Sheriff of Alameda County, California
- In office 1963–1975
- Succeeded by: Thomas Lafayette Houchins Jr.

Personal details
- Born: 1908
- Died: 1979 (aged 70–71)
- Profession: Law enforcement officer

= Frank Madigan =

American politician

Frank Madigan (1908–1979) was the police sheriff of the Alameda County Sheriff's Office in Alameda County, California from 1963 to 1975. Thomas Lafayette Houchins Jr. served under him during the 1960s Berkeley protests. Sheriff Madigan had the Alameda County Sheriff's Department aid the University of California Police, California Highway Patrol and Berkeley Police during the Free Speech Movement in October 1964. Madigan ordered his officers to help clear protesters from Sproul Hall. During the People's Park protests, sometimes referred to as "Bloody Thursday", Madigan authorized use of buckshot, rather than birdshot, against demonstrators who were throwing bricks at the deputies.
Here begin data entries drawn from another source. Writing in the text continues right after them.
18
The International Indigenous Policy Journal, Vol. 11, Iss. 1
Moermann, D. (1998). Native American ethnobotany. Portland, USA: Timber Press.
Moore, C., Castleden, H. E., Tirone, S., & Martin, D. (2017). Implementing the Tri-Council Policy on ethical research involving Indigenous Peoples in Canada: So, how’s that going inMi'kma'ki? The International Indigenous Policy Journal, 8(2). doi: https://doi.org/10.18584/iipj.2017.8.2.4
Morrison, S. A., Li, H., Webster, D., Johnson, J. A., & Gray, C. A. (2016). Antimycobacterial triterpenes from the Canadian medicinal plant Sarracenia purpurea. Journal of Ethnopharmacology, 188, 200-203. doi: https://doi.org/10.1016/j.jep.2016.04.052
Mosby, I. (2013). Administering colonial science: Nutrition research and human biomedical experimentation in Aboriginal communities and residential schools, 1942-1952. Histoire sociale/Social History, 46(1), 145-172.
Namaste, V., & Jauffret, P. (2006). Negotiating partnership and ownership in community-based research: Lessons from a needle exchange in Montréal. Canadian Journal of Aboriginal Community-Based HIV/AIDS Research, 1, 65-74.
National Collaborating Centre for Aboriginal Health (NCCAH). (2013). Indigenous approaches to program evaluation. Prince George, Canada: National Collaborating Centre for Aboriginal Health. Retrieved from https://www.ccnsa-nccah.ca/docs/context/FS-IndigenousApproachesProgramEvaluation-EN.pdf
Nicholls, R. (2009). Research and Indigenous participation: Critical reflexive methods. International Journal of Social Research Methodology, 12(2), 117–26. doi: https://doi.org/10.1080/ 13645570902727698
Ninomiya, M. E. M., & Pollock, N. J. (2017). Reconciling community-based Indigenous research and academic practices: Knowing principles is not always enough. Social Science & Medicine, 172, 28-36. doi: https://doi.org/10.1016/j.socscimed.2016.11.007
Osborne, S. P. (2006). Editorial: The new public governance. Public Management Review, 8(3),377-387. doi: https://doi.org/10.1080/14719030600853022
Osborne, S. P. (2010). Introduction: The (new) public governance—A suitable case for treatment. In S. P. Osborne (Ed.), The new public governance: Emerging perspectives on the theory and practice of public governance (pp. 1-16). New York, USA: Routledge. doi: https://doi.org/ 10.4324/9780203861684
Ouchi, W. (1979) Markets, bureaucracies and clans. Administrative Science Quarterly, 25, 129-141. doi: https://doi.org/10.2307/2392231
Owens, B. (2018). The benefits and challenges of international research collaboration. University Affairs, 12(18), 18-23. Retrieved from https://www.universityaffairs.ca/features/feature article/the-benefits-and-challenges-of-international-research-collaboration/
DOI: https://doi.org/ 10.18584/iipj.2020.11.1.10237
In May 1970, after the Kent State shootings, he ordered tear gas dropped from helicopters on the University of California at Berkeley. His orders came from governor of California Ronald Reagan. In the 1970 Alameda County sheriff election, Madigan was opposed by Stew Albert of the Youth International Party.
In 1973 Madigan opened the Work Furlough Center, the first incarceration facility in California designed entirely to run work release programs.